Bikers For Babies ride to rumble Sunday
With a route sending rumbling riders roaming through town for a third straight year, Eudora has established itself as a March of Dimes Kansas City Bikers for Babies Ride standard.
"It's a great halfway point," March of Dimes Community Director Monica Boarson said. "They have always been very welcoming to all of our riders."
The motorcycles will start coming through town about 10 a.m. Sunday en route to the Kansas Speedway in Wyandotte County.
"They have a new route, so it will be a little bit later," Tina Lencioni, co-owner of DC Custom Crafted Cycles said.
The Bikers for Babies ride raises money for research into infant illness and mortality.
Boarson estimated as many as 6,000 bikers could cruise through town.
The event, which is the biggest Bikers for Babies ride in the nation, has a goal of raising $600,000 this year.
"We're trying to hit the $3 million mark this year," Boarson said of national fundraising efforts.
Eudora will be ready for them.
Lencioni and DC Custom Crafted cycles co-owner Matt Montgomery approached the Eudora City Council Aug. 27 about closing Main Street from 10th to Seventh streets from about 8:30 a.m. to 2 p.m.
"We just want to make sure we have plenty of time to get them out safely," Lencioni said.
Lencioni predicted citizens will have much the same experience as past years.
For the last two years, community members along the route have brought lawn chairs or made signs to welcome the riders.
The community support is not lost on the March of Dimes Foundation, Boarman said.
"They love being supported by the community waving and cheering," she said.

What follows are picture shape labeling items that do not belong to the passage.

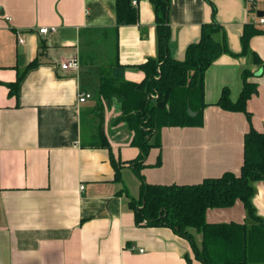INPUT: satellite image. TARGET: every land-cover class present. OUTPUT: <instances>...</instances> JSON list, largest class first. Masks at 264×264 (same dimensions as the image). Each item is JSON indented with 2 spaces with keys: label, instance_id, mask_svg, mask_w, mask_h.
Listing matches in <instances>:
<instances>
[{
  "label": "crops",
  "instance_id": "obj_1",
  "mask_svg": "<svg viewBox=\"0 0 264 264\" xmlns=\"http://www.w3.org/2000/svg\"><path fill=\"white\" fill-rule=\"evenodd\" d=\"M211 3L223 29L213 38L229 52L205 73L203 124L163 127L147 137L151 147L139 161L147 184L238 175L244 135L250 127L264 134V23L257 22L264 0H170V55L184 59L212 20ZM134 7L138 23L120 26L115 36V0H0V264H201L174 230L135 223L130 202L139 201L140 180L127 162L140 150L131 144L133 132L116 122L121 102L98 93L114 64L124 68L122 83H140L138 66L158 59L153 6L140 0ZM43 27L55 31L40 35ZM244 27L259 33L242 55ZM71 58L78 70H62ZM34 61L17 97H9L5 83ZM244 70L257 86L246 103L250 121L216 106L223 89L236 102ZM80 92L90 98L80 103ZM112 161L121 162L119 181ZM251 204L264 223V180L254 184ZM206 221L254 223L241 202L208 209ZM191 233L200 247L201 236Z\"/></svg>",
  "mask_w": 264,
  "mask_h": 264
},
{
  "label": "trees",
  "instance_id": "obj_2",
  "mask_svg": "<svg viewBox=\"0 0 264 264\" xmlns=\"http://www.w3.org/2000/svg\"><path fill=\"white\" fill-rule=\"evenodd\" d=\"M132 1L115 0V36L120 26L138 23V9L131 4ZM148 1L154 10L158 59H147L138 66L144 73L140 83H122L124 68L114 64L111 74L101 77L98 90L102 99L109 102L115 97L121 102L116 122L125 123L133 132L131 144L140 150L138 158L127 162L140 180L139 201L130 202L134 221L138 226H163L174 230L189 240L194 257L201 264H264V223L251 204L254 184L264 180V134L250 127L244 135L243 164L238 175L225 173L195 185H151L144 181L141 170L145 165L139 161L145 158L151 147L147 137L163 127L203 124L205 73L216 58L229 52L225 41L216 42L213 38L223 29L214 20L215 7L211 3V22L201 25L200 37L186 48L184 59H174L168 48L170 0ZM257 33L254 28L244 27L240 39L242 55L248 52V42ZM253 59L255 63L259 62L256 55ZM35 65V61L30 63L14 82L5 83L9 97H17L23 75ZM251 76L248 70L242 72L241 91L236 102H232L229 91L223 89L216 106L242 113L250 121L246 103L257 93L256 84L248 81ZM112 166L115 180L119 181L121 162L112 161ZM236 202L242 203L254 223L206 221L208 209L230 208ZM192 230L201 236L200 247L195 245ZM255 248H258V255Z\"/></svg>",
  "mask_w": 264,
  "mask_h": 264
},
{
  "label": "built area",
  "instance_id": "obj_3",
  "mask_svg": "<svg viewBox=\"0 0 264 264\" xmlns=\"http://www.w3.org/2000/svg\"><path fill=\"white\" fill-rule=\"evenodd\" d=\"M246 3H252L253 2V0H244ZM131 4L133 5V6H136V1H132L131 2ZM5 19V21H10V19L9 18H7V17H5L4 18ZM258 24H263L264 23V19L263 18H259L258 19ZM55 31V28H47V27H43V28H40L39 30H38V33L40 34V35H48L49 33H52V32H54ZM18 41V43H22L23 41L21 40V39H18L17 40ZM60 68L62 69V70H64V71H77L78 70V68H79V64H78V60L77 59H75V58H71V59H69V60H67L66 62H64V63H62L61 65H60ZM159 73V69H157V74ZM153 97H155V96H153ZM90 98V94H88V93H86V92H80L79 94H78V101L80 102V103H83V102H85L86 100H88ZM81 189H82V187H81Z\"/></svg>",
  "mask_w": 264,
  "mask_h": 264
},
{
  "label": "rangeland",
  "instance_id": "obj_4",
  "mask_svg": "<svg viewBox=\"0 0 264 264\" xmlns=\"http://www.w3.org/2000/svg\"><path fill=\"white\" fill-rule=\"evenodd\" d=\"M96 92V91H95Z\"/></svg>",
  "mask_w": 264,
  "mask_h": 264
}]
</instances>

Because Eudora is a midpoint, bikers often flock to the two gas stations, fast-food restaurants and the downtown businesses.
For Dan Strimple, owner of Cutter's Smokehouse and Pub, 726 Main St., the annual ride is a big benefit to the community.
"It's a very good deal for downtown," he said.
opportunity to stop, eat food and enjoy live music before continuing to the speedway.
The bikers' demeanor has stood out most to Lencioni. The bikers are very patient she said.
"If we get a line of customers, not one of them complains," Lencioni said.
The bikers also tend to leave very little trash behind, she said.
"I think it's a privilege to have them go through here," Lencioni said. "It's just great that they choose Eudora to go through every year. There may be a time when they change it though and won't go through here, but we enjoy it while they're here, that's for sure."